# Pedigree for new herd



## kelebek (Oct 5, 2007)

I don't have alot of information on the pedigrees of these guys till I purchase their 5 generation papers - but this is what I have so far....

Bucks - 
Glimmercroft Argyle (Argyle) (AGS and ADGA Registered)

S: OTR Merlin the Charmer
D: OTR Patriot's Halcyon
SS: Goodwood Alamo Messenger
SD: ARMCH Goodwood Kiwi
DS: Tupence Patriot
DD: Goodwood Texana

April Rain Argyle's Mocha (Mocha)

S: Glimmercroft Argyle (Above)
D: Herzinger's CJ Ghiradelli

Does:

April Rain CK Oreo

S: Lil'Critters Farm Cookies
D: Herzinger's ZT Chocolate Kiss

April Rain AR Daisy

S: Glimmercroft Argyle 
D: Herzinger's TC Ethel Mertz

April Rain CK Cocoa

S: Lil'Critters Farm Cookies
D: Herzinger's ZT Chocolate Kiss

JustRSize Goldie

S: Lil'Critters Farm Cookies
D: Herzinger's TC Ethel Mertz

Wether

S: Lil'Critters Farm Cookies
D: Herzinger's ZT Chocolate Kiss

Cocoa has had trips in '08 (three bucklings) and twins in '07
Daisy as a FF had trips (2 doelings and 1 buckling) in '08
Oreo and Goldie have never been bred.
============
[TO BE DONE]
1/ In the goat pedigree post, who is listed as the dam of April Rain Argyle's Mocha?
2/ Carry on the goat pedigree post from its final line.

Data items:
============
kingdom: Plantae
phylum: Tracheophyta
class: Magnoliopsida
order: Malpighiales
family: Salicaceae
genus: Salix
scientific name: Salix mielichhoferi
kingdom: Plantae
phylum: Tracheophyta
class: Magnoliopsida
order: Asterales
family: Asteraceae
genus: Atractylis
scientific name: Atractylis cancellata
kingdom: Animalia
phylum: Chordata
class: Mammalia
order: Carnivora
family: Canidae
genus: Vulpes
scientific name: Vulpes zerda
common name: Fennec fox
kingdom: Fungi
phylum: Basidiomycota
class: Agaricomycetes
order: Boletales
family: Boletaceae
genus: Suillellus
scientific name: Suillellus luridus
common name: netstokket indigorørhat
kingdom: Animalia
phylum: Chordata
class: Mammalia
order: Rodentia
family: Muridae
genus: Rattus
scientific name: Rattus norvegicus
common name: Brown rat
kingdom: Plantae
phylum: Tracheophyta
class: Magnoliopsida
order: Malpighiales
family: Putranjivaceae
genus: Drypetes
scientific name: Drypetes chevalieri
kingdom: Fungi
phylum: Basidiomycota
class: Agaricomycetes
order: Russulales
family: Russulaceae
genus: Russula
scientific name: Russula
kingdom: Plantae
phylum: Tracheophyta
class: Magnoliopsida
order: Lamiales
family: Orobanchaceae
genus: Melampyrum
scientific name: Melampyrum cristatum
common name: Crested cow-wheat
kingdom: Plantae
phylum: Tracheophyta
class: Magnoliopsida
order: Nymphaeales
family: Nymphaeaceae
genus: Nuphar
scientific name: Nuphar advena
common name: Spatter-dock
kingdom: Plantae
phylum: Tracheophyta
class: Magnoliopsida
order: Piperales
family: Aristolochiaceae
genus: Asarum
============
[THE RESPONSES]
1/ Herzinger's CJ Ghiradelli

2/
----------



## capriola-nd (Jul 6, 2008)

Looks like some nice pedigrees, especially on Argyle. Really great older bloodlines there. I don't really recognize too many of the other herdnames except Herzinger, seen that one before somewhere. Glimmercroft is now raising mini-manchas, right? I've looked at her website before and just love the mini-manchas, they are so beautiful!! She has some really nice milkers too. Nice goaties you have there!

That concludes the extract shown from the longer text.